(What is being asked)
From the entries below, gather every line containing the string "Irish".

(Page-level text extractions)
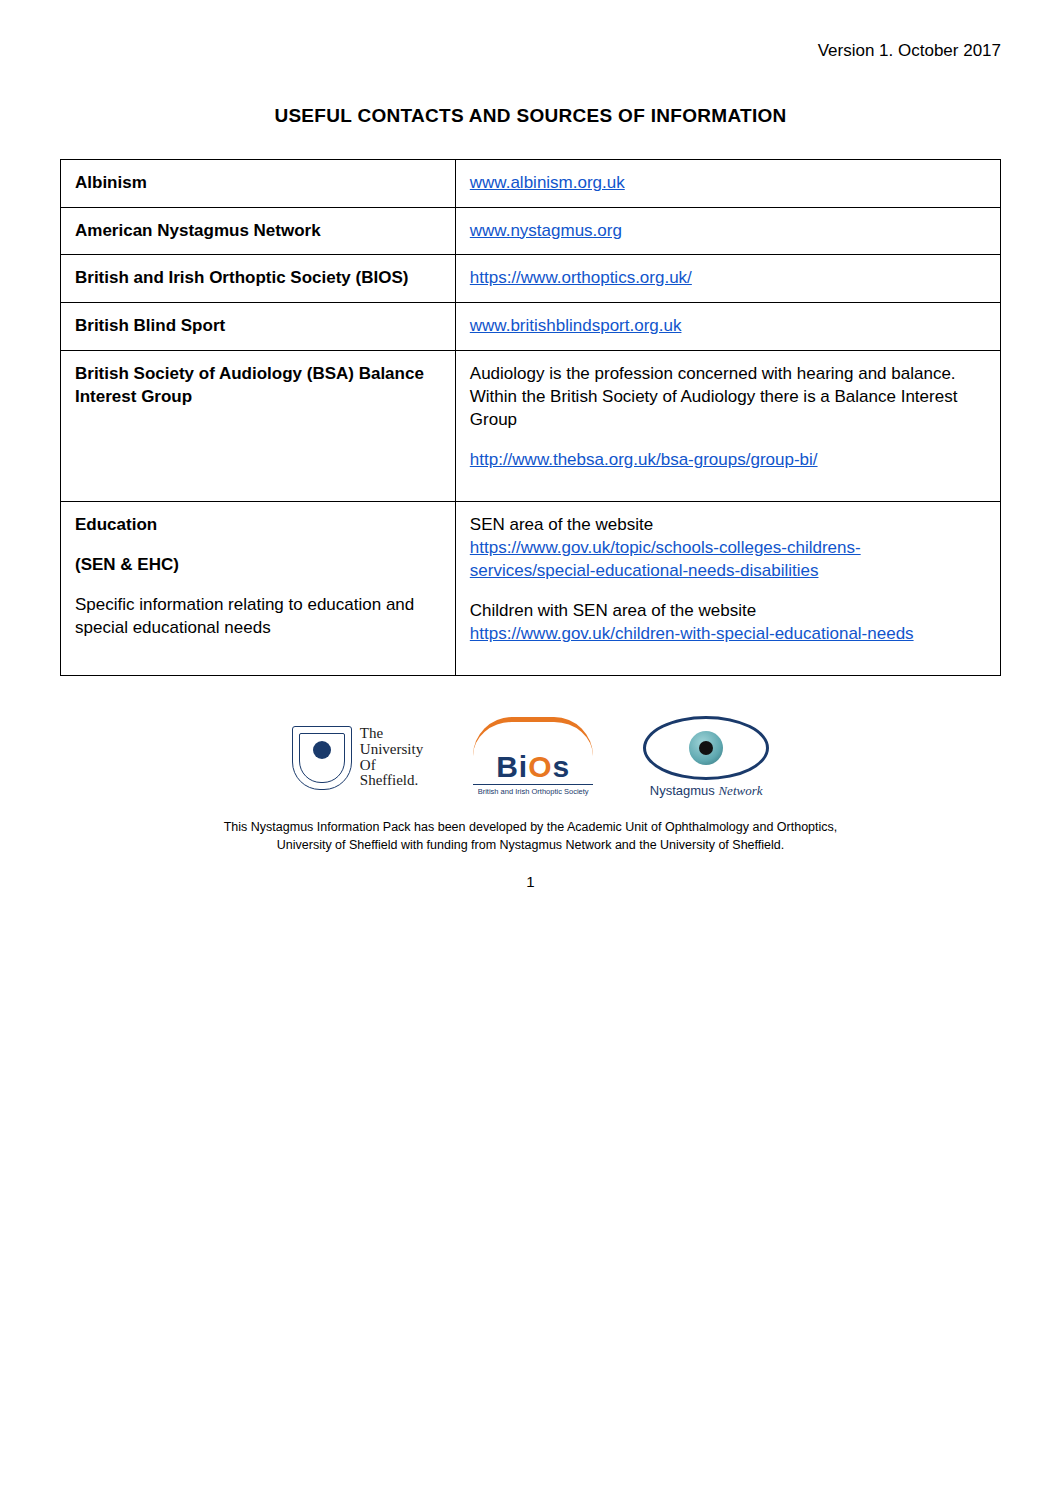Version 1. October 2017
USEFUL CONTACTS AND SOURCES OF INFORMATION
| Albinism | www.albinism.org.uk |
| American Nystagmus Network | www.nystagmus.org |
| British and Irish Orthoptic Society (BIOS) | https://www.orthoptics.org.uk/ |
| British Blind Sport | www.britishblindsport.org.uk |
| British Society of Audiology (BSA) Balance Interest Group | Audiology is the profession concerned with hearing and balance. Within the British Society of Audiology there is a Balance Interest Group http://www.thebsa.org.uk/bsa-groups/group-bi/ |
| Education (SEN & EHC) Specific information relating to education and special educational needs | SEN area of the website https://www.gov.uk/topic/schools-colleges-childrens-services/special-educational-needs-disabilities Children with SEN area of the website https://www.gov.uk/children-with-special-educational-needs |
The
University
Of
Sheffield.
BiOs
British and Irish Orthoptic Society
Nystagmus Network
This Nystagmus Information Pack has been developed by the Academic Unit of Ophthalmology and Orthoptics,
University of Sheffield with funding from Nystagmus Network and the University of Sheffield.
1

(Answer to the problem)
| British and Irish Orthoptic Society (BIOS) | https://www.orthoptics.org.uk/ |
British and Irish Orthoptic Society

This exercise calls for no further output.